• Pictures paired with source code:
━━━━━━

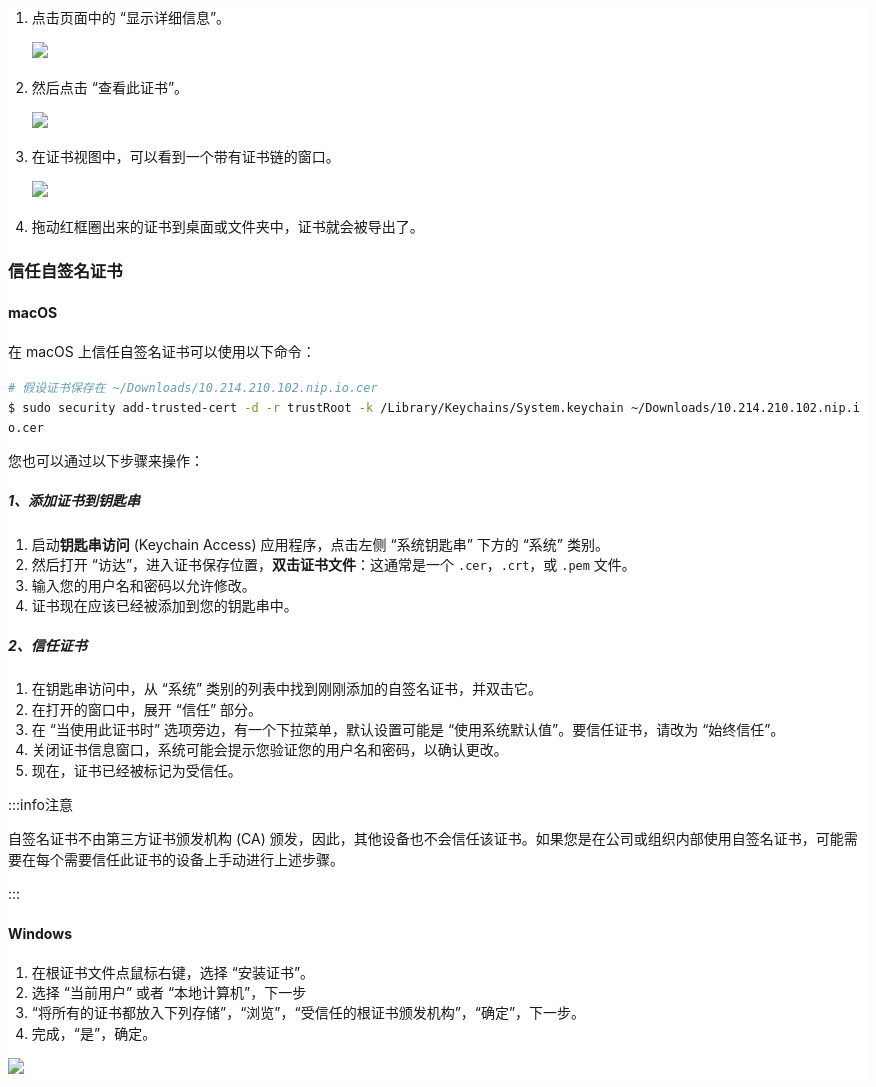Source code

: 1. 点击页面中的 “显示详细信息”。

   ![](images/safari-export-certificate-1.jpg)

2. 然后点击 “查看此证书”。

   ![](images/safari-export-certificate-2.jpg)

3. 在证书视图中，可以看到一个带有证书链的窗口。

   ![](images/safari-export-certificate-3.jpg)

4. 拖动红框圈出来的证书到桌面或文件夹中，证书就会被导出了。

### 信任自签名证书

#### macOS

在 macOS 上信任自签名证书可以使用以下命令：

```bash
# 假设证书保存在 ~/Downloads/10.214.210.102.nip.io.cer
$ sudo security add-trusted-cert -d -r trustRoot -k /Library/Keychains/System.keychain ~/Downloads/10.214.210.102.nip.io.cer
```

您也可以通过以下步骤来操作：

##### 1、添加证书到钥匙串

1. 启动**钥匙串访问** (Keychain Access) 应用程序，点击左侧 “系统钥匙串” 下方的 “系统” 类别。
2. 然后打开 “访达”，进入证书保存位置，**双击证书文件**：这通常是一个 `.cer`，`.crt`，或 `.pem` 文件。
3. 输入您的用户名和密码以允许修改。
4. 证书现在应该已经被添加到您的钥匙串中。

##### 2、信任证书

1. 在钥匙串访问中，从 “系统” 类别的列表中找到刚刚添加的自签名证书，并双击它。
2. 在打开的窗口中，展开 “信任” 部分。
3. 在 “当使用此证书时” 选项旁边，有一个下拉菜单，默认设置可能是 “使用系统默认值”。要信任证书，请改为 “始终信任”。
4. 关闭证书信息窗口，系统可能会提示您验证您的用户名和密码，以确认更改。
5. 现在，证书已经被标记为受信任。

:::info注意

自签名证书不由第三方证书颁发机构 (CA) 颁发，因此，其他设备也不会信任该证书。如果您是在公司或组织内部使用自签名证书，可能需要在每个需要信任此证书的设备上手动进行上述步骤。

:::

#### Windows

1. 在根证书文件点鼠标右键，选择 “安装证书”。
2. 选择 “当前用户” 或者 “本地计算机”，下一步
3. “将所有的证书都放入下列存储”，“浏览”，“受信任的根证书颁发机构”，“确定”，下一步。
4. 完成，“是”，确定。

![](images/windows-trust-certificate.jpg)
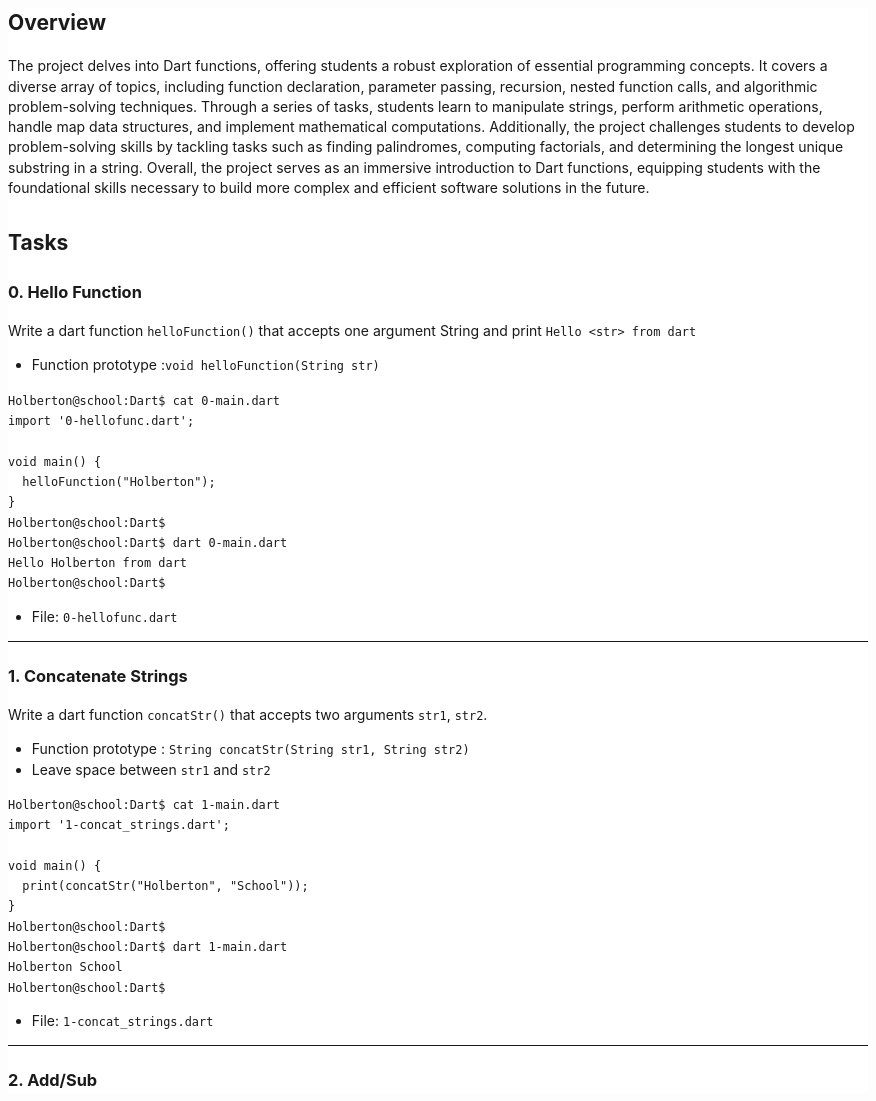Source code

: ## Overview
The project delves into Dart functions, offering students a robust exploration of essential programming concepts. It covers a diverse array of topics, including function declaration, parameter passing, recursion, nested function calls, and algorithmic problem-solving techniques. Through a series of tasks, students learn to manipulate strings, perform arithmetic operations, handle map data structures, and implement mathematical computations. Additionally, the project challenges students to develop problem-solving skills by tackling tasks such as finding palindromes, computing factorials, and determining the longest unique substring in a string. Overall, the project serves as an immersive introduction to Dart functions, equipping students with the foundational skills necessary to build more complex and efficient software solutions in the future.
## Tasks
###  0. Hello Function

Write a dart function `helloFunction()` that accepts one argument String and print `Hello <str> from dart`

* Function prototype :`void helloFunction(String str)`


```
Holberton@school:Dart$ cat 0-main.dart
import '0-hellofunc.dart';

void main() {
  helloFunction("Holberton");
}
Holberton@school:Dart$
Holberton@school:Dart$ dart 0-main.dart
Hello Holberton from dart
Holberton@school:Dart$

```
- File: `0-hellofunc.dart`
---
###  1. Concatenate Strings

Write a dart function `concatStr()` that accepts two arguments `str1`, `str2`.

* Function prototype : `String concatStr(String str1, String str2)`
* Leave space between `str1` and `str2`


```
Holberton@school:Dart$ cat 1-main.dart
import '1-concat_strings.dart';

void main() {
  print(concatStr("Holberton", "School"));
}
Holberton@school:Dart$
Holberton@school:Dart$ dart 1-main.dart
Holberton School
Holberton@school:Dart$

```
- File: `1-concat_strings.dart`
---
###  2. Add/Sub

━━━━━━

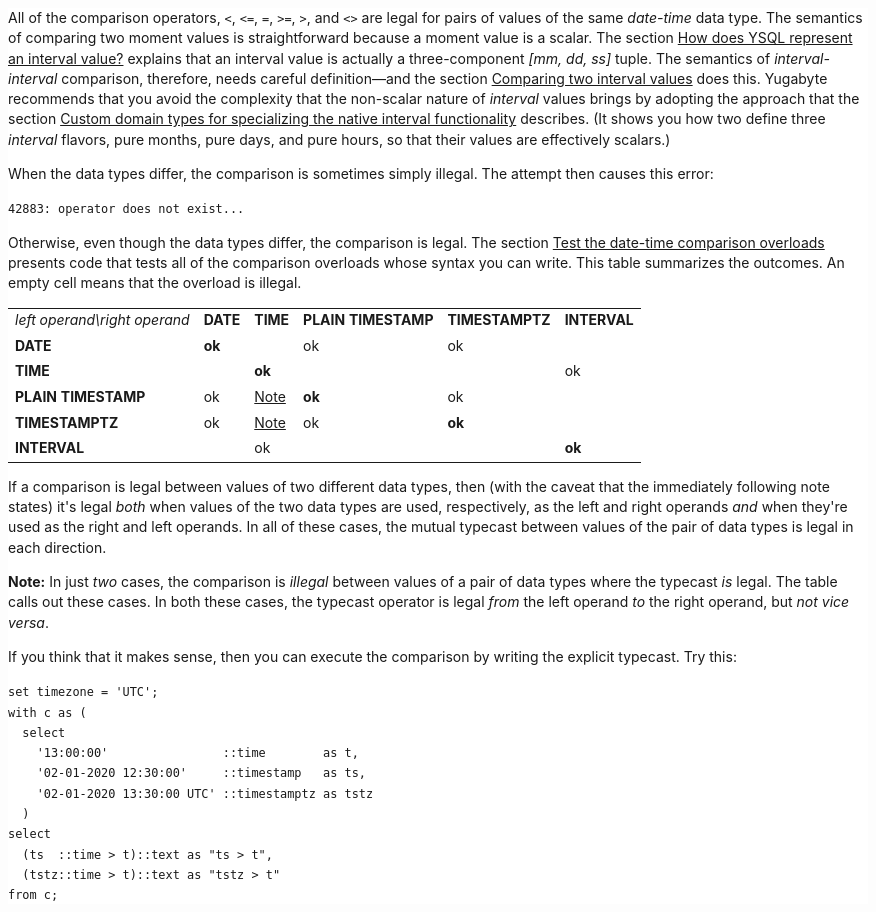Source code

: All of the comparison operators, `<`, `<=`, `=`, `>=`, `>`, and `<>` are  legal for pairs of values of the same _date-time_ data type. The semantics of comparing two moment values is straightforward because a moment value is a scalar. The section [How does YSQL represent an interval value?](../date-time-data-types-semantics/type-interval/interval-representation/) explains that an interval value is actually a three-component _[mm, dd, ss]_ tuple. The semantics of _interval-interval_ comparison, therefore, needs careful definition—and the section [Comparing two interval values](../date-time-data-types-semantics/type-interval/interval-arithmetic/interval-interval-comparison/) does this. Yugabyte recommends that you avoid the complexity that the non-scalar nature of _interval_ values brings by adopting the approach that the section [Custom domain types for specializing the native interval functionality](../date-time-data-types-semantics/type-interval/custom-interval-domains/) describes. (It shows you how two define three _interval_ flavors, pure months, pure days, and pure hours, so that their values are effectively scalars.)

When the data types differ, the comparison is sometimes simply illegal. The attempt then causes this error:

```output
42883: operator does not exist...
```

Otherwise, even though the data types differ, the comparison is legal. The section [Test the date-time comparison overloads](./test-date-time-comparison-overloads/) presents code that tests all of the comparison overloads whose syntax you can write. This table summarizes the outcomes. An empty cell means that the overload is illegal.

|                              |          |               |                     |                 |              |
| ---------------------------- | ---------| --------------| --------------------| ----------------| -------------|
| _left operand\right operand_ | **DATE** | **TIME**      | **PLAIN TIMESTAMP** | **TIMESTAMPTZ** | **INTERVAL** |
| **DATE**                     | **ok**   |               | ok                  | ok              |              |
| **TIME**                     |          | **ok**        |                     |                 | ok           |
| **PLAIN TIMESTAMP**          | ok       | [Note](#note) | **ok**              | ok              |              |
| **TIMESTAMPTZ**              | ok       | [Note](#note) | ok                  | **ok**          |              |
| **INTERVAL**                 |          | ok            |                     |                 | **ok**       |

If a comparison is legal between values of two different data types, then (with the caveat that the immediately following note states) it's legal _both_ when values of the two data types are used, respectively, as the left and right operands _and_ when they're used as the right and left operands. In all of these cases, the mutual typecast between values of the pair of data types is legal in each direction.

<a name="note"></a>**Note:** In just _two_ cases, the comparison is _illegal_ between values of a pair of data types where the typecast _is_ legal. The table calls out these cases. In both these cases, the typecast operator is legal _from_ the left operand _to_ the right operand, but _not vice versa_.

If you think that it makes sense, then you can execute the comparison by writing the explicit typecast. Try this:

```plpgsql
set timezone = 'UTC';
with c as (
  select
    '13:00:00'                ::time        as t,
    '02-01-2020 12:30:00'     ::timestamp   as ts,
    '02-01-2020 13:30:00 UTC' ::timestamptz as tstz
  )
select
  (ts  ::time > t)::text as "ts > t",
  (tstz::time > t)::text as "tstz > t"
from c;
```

━━━━━━

• What is being asked:
Only the number is wanted: count the lines of the records that hold the word "export".

• Response to the exercise:
3